Jase dan aku melihat mereka pergi, lalu dia menyeringai padaku dan mengibaskan alisnya.

"Apakah kode itu untuk sesuatu?" Tanyaku saat aku mulai berjalan lagi. Kuliah kami jam sembilan, jadi kami sedang dalam perjalanan untuk sarapan.

Kami mulai berjalan lagi, dan Jase terus menyeringai seperti orang idiot.

"Serius, apa yang kamu tahu?" tanyaku, frustrasi mempertajam kata-kataku.

Dia mengangkat bahu lagi. "Aku senang Aku tidak akan menjadi satu-satunya yang berjalan-jalan dengan bola biru."

"Apa yang kamu bicarakan?"

Kami memasuki restoran dan pergi ke meja kami yang biasa. Sambil duduk, aku menatap Jase sampai dia berkata, "Kamu dan Jean."

"Bagaimana dengan kita?" Sambil menghela nafas, aku bertanya, "Apakah kita bahkan memiliki percakapan yang sama?"

Kami memberikan pesanan kami kepada pelayan sebelum Jase menjawab, "Sekarang setelah kalian selesai berkelahi, kalian saling menyukai."

"Hah?" Aku berkedip padanya seperti orang idiot.

Jase meletakkan sikunya di atas meja, mencondongkan tubuh lebih dekat ke arahku. "Kamu menggodanya pagi ini tentang duduk di pangkuanmu."

"Jadi?" Sial, aku tersesat.

Dia menarik napas dalam-dalam dan mendongak seolah dia kehabisan kesabaran. "Bung, kamu menggoda Jean."

Ekspresi wajahku menjadi kosong, dan yang bisa kulakukan hanyalah menatap Jase.

Aku?

Persetan, aku.

"Kurasa Jean sedang membicarakanmu," Jase melanjutkan dengan ledakan kebijaksanaannya yang tiba-tiba. "Pikirkan tentang itu. Kamu menggodanya, dan dia berlari ke kamarnya. Dia mungkin menelepon seseorang untuk diajak bicara, karena kamu membuatnya bingung."

Kristus. Aku jadi tidak melihat ini datang.

Aku mengusap wajahku dengan tangan dan menghela napas. "Kamu benar-benar berpikir dia sedang membicarakanku?"

"Ya, setelah ciuman panas di klub itu, tidak ada keraguan dalam pikiranku," katanya.

Seorang pelayan membawakan kopi kami, dan aku melihat Jase meminum kopinya. Dia tidak tahu tentang ciuman kedua.

"Aku menciumnya lagi," aku mengakui.

Jase tersedak dan memuntahkan kopi ke seluruh meja. Aku melesat mundur, hampir terjatuh karena terburu-buru untuk menjauh dari cairan yang beterbangan.

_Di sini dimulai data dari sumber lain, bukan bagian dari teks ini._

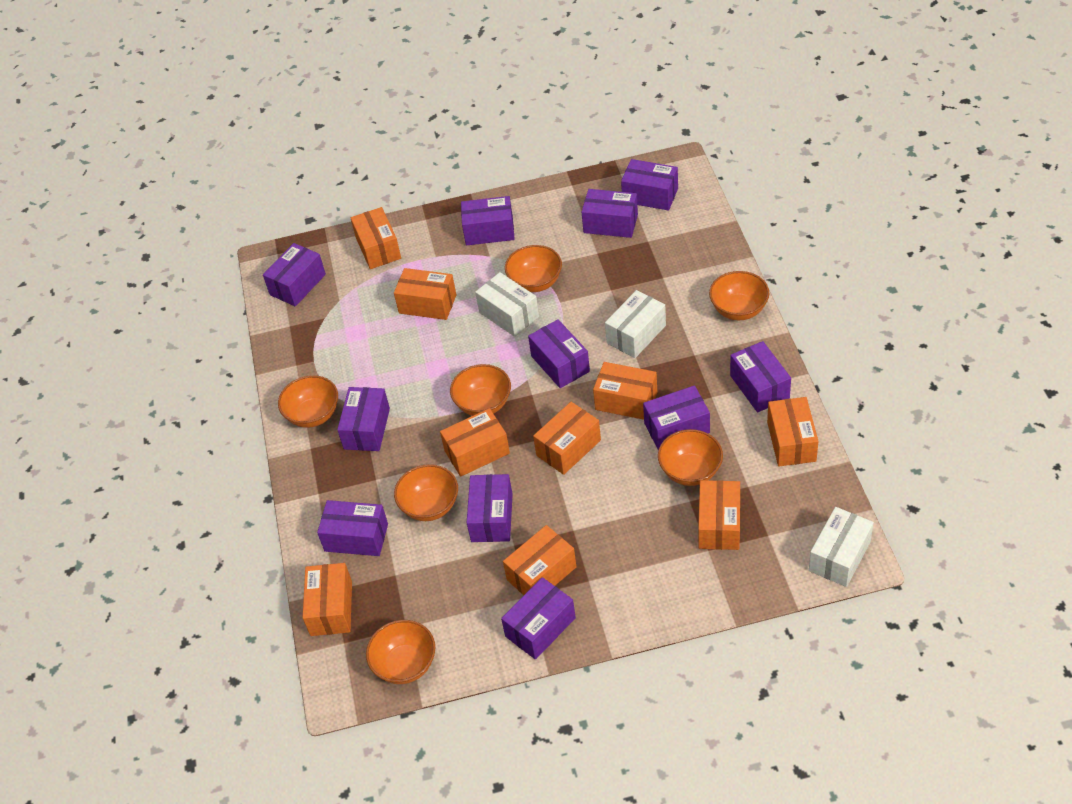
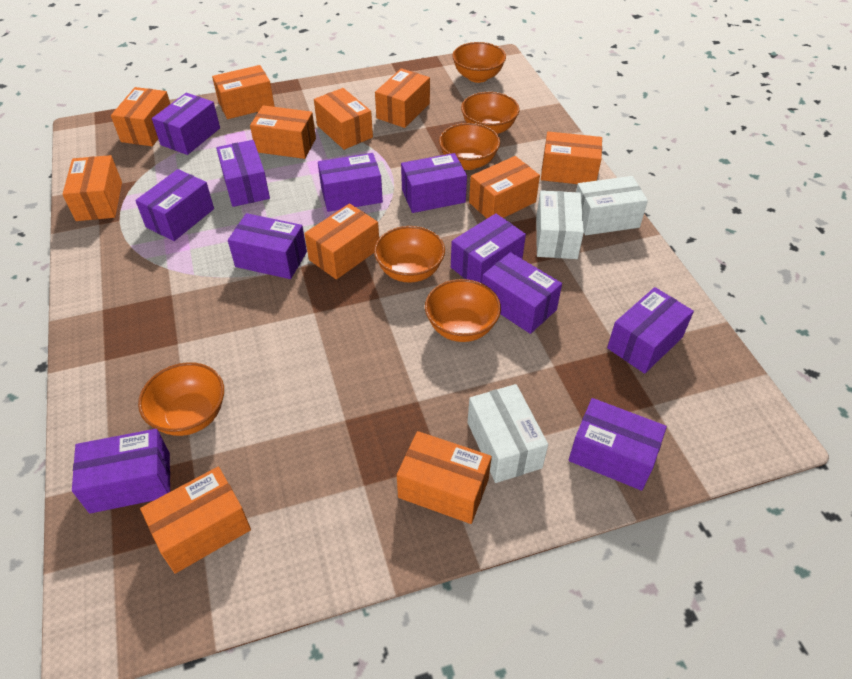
orange bowl: [278,375,338,428] [366,620,435,684] [394,464,458,521] [450,364,511,416] [505,245,562,292] [658,429,723,486] [709,271,769,320] = 7 -> [138,362,224,436] [374,226,445,283] [425,279,501,342] [439,123,500,170] [452,42,506,83] [461,92,519,134] = 6
orange box: [303,563,352,636] [351,207,401,269] [394,268,456,320] [440,408,510,477] [503,525,576,595] [533,402,601,475] [593,362,657,420] [698,480,740,550] [767,397,818,466] = 9 -> [63,155,122,221] [111,87,170,146] [140,467,251,574] [212,65,275,119] [250,105,316,159] [304,203,379,280] [314,88,373,150] [375,68,430,128] [397,431,492,524] [469,156,540,218] [541,131,602,184] = 11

Seorang server bergegas ke meja kami dan mulai membersihkan kekacauan itu.

"Apa yang terjadi disini?" Faels bertanya, baru saja memasuki restoran.

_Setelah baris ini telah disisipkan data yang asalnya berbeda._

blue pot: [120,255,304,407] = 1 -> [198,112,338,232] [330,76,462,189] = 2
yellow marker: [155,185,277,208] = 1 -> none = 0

Kepalaku terangkat. "Jase meludahkan kopinya ke mana-mana."

"Salahnya," Jase serak sebelum dia terbatuk.

Faels dan Hana duduk, dan Hana bertanya, "Apa yang kamu lakukan?"

"Aku?" Aku memberi mereka tatapan polos. "Tidak ada apa-apa."

"Omong kosong," Jase terbatuk. Menunjuk jarinya ke arahku, dia berkata, "Hyoga baru saja akan memberitahuku tentang ciuman keduanya dengan Jean."

"Apa?" kedua gadis itu terkesiap. Faels mendekat ke arahku, "Kapan ini terjadi? Beritahu kami semuanya!"

Aku tertawa kecil, tetapi dengan cepat memudar ketika aku memikirkan ciuman yang membawa bencana. "Itu… aku… aku mengacau."

Ketiga wajah mereka langsung sadar, dan mereka semua menatapku sampai aku mengakui, "Itu adalah malam aku sedikit mabuk di Studio 9." Aku menjatuhkan mataku ke meja. "Kami bertengkar lagi, dan kemudian aku kehilangan akal sehatku dan mencium Jean." Ketika Aku hanya mendapatkan keheningan, Aku melirik ke atas. Mereka hanya menatapku, menunggu lebih banyak. "Aku memaksakan ciuman pada Jean."